> [Alıştırma Bölümleri]:
1 – Lütfen teravih metninde "Şârihin sözünden anlaşılan" sözlerinden başlayıp "bununla fetva verirmiş." sözlerine kadar uzanan her şeyi kelimesi kelimesine aktarın.
2 – Şu ifadelerin teravih metniyle uyuşup uyuşmadığını evet ya da hayır diyerek belirtin ve her biri için karar veren sözleri metinden aynen alıntılayın: (a) Tahtavî ikinci görüşü daha zâhir bulmuştur. (b) Münye'ye göre bir mahalle halkının hepsi cemaati terk etse sünneti terk etmiş olmaz. (c) Halk evlerinde cemaatla kılsa da mescidde cemaatla kılınmazsa hepsi günahkâr olur.

> [Verilen Metin]:
• • • • •

Acaba teravihi cemaatla kılmak bir beldede bulunan bütün mescidlerin halkına mı
yoksa yalnız bir mescidin veya bir mahallenin halkına mı sünneti kifayedir?
Şârihin sözünden anlaşılan birincisidir. Tahtavî ikinciyi daha zâhir bulmuştur.
Bence üçüncüsü (yani mahalle halkına sünnet olması) daha zâhirdir. Çünkü
Münye'de, «hattâ bir mahalle halkının hepsi cemaatı terk etseler sünneti
terk etmiş ve isâette bulunmuş olurlar» denilmiştir.
Ulemanın buradaki
sözlerinden anlaşılan: Mescidde cemaatla kılmanın sünnet-i kifaye olmasıdır.
Hattâ halk evlerinde cemaatla kılsalar da mescidde cemaatla kılınmasa hepsi
günahkâr olurlar. Münye'den naklettiğimiz söz cemaata gitmeyen bazı kimseler
hakkındadır. Bazılarına göre teravihi cemaatla kılmak sünnet-i ayın'dır. Yalnız
kılan isâet etmiş olur; velev ki mescidde cemaatla kılınmış olsun. Zâhiriddin
bununla fetva verirmiş.

• • • • •

> [Veri Kümesi İçeriği]:
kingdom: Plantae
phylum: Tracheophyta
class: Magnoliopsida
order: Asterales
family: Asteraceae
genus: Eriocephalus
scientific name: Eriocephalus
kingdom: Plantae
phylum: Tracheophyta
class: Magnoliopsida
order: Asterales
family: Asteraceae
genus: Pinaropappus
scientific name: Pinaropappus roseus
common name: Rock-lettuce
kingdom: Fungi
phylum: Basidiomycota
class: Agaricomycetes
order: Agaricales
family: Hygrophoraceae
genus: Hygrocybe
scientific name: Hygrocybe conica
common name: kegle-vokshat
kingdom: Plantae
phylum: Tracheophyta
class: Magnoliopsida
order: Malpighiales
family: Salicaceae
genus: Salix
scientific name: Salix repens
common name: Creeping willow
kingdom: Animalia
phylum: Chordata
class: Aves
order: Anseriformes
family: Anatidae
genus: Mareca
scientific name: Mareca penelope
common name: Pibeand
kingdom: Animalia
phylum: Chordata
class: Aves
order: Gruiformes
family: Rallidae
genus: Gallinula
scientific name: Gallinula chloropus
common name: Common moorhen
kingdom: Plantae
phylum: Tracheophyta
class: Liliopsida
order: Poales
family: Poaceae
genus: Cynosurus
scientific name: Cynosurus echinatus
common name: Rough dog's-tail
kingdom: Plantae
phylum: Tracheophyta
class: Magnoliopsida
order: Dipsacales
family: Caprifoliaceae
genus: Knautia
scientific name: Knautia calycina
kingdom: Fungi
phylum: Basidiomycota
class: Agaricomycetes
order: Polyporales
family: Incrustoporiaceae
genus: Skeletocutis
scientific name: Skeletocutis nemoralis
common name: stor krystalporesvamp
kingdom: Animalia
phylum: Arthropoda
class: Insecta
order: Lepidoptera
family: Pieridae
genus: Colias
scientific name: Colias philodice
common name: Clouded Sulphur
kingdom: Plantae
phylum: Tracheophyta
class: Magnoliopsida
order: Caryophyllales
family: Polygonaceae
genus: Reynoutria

• • • • •

> [Çözülen Sorular]:
1 –
Şârihin sözünden anlaşılan birincisidir. Tahtavî ikinciyi daha zâhir bulmuştur.
Bence üçüncüsü (yani mahalle halkına sünnet olması) daha zâhirdir. Çünkü
Münye'de, «hattâ bir mahalle halkının hepsi cemaatı terk etseler sünneti
terk etmiş ve isâette bulunmuş olurlar» denilmiştir.
Ulemanın buradaki
sözlerinden anlaşılan: Mescidde cemaatla kılmanın sünnet-i kifaye olmasıdır.
Hattâ halk evlerinde cemaatla kılsalar da mescidde cemaatla kılınmasa hepsi
günahkâr olurlar. Münye'den naklettiğimiz söz cemaata gitmeyen bazı kimseler
hakkındadır. Bazılarına göre teravihi cemaatla kılmak sünnet-i ayın'dır. Yalnız
kılan isâet etmiş olur; velev ki mescidde cemaatla kılınmış olsun. Zâhiriddin
bununla fetva verirmiş.

2 –
(a) Evet: "Tahtavî ikinciyi daha zâhir bulmuştur."
(b) Hayır: "hattâ bir mahalle halkının hepsi cemaatı terk etseler sünneti terk etmiş ve isâette bulunmuş olurlar"
(c) Evet: "Hattâ halk evlerinde cemaatla kılsalar da mescidde cemaatla kılınmasa hepsi günahkâr olurlar."